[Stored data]

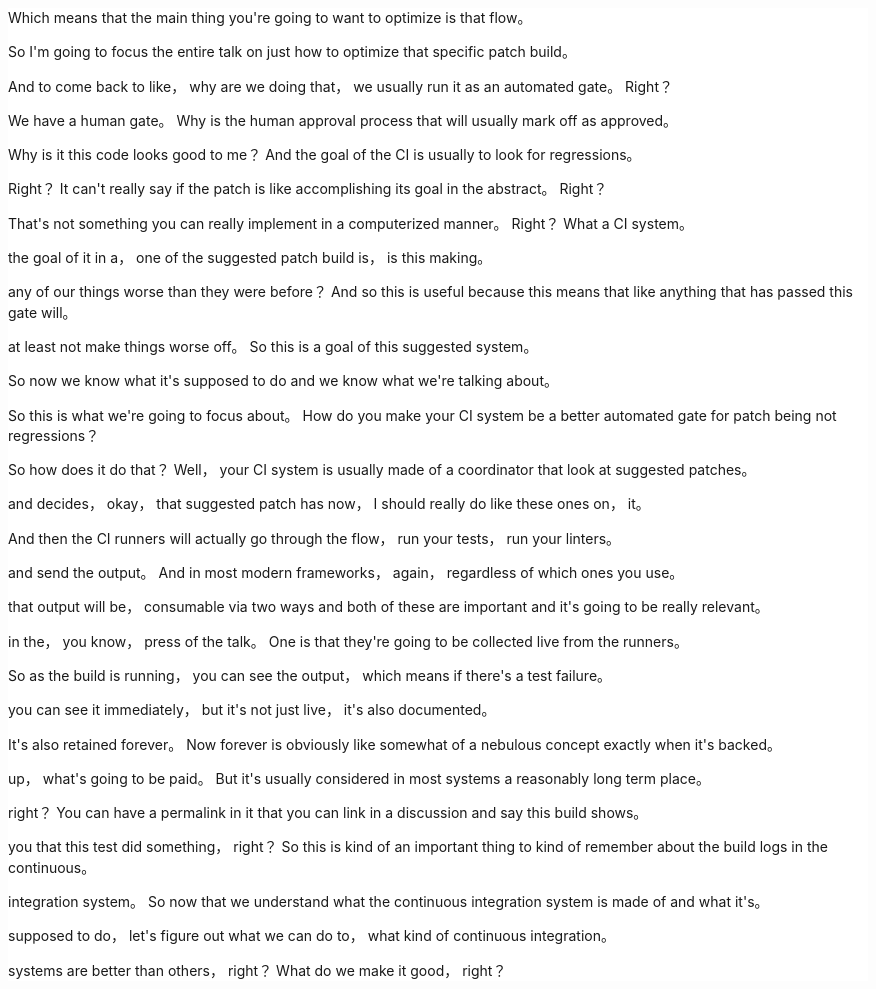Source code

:  Which means that the main thing you're going to want to optimize is that flow。

 So I'm going to focus the entire talk on just how to optimize that specific patch build。

 And to come back to like， why are we doing that， we usually run it as an automated gate。 Right？

 We have a human gate。 Why is the human approval process that will usually mark off as approved。

 Why is it this code looks good to me？ And the goal of the CI is usually to look for regressions。

 Right？ It can't really say if the patch is like accomplishing its goal in the abstract。 Right？

 That's not something you can really implement in a computerized manner。 Right？ What a CI system。

 the goal of it in a， one of the suggested patch build is， is this making。

 any of our things worse than they were before？ And so this is useful because this means that like anything that has passed this gate will。

 at least not make things worse off。 So this is a goal of this suggested system。

 So now we know what it's supposed to do and we know what we're talking about。

 So this is what we're going to focus about。 How do you make your CI system be a better automated gate for patch being not regressions？

 So how does it do that？ Well， your CI system is usually made of a coordinator that look at suggested patches。

 and decides， okay， that suggested patch has now， I should really do like these ones on， it。

 And then the CI runners will actually go through the flow， run your tests， run your linters。

 and send the output。 And in most modern frameworks， again， regardless of which ones you use。

 that output will be， consumable via two ways and both of these are important and it's going to be really relevant。

 in the， you know， press of the talk。 One is that they're going to be collected live from the runners。

 So as the build is running， you can see the output， which means if there's a test failure。

 you can see it immediately， but it's not just live， it's also documented。

 It's also retained forever。 Now forever is obviously like somewhat of a nebulous concept exactly when it's backed。

 up， what's going to be paid。 But it's usually considered in most systems a reasonably long term place。

 right？ You can have a permalink in it that you can link in a discussion and say this build shows。

 you that this test did something， right？ So this is kind of an important thing to kind of remember about the build logs in the continuous。

 integration system。 So now that we understand what the continuous integration system is made of and what it's。

 supposed to do， let's figure out what we can do to， what kind of continuous integration。

 systems are better than others， right？ What do we make it good， right？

→ **Task**:
Keep every word of the data as it is when you write it out, but drop the pictures.

→ **Result of the task**:
Source code

:  Which means that the main thing you're going to want to optimize is that flow。

 So I'm going to focus the entire talk on just how to optimize that specific patch build。

 And to come back to like， why are we doing that， we usually run it as an automated gate。 Right？

 We have a human gate。 Why is the human approval process that will usually mark off as approved。

 Why is it this code looks good to me？ And the goal of the CI is usually to look for regressions。

 Right？ It can't really say if the patch is like accomplishing its goal in the abstract。 Right？

 That's not something you can really implement in a computerized manner。 Right？ What a CI system。

 the goal of it in a， one of the suggested patch build is， is this making。

 any of our things worse than they were before？ And so this is useful because this means that like anything that has passed this gate will。

 at least not make things worse off。 So this is a goal of this suggested system。

 So now we know what it's supposed to do and we know what we're talking about。

 So this is what we're going to focus about。 How do you make your CI system be a better automated gate for patch being not regressions？

 So how does it do that？ Well， your CI system is usually made of a coordinator that look at suggested patches。

 and decides， okay， that suggested patch has now， I should really do like these ones on， it。

 And then the CI runners will actually go through the flow， run your tests， run your linters。

 and send the output。 And in most modern frameworks， again， regardless of which ones you use。

 that output will be， consumable via two ways and both of these are important and it's going to be really relevant。

 in the， you know， press of the talk。 One is that they're going to be collected live from the runners。

 So as the build is running， you can see the output， which means if there's a test failure。

 you can see it immediately， but it's not just live， it's also documented。

 It's also retained forever。 Now forever is obviously like somewhat of a nebulous concept exactly when it's backed。

 up， what's going to be paid。 But it's usually considered in most systems a reasonably long term place。

 right？ You can have a permalink in it that you can link in a discussion and say this build shows。

 you that this test did something， right？ So this is kind of an important thing to kind of remember about the build logs in the continuous。

 integration system。 So now that we understand what the continuous integration system is made of and what it's。

 supposed to do， let's figure out what we can do to， what kind of continuous integration。

 systems are better than others， right？ What do we make it good， right？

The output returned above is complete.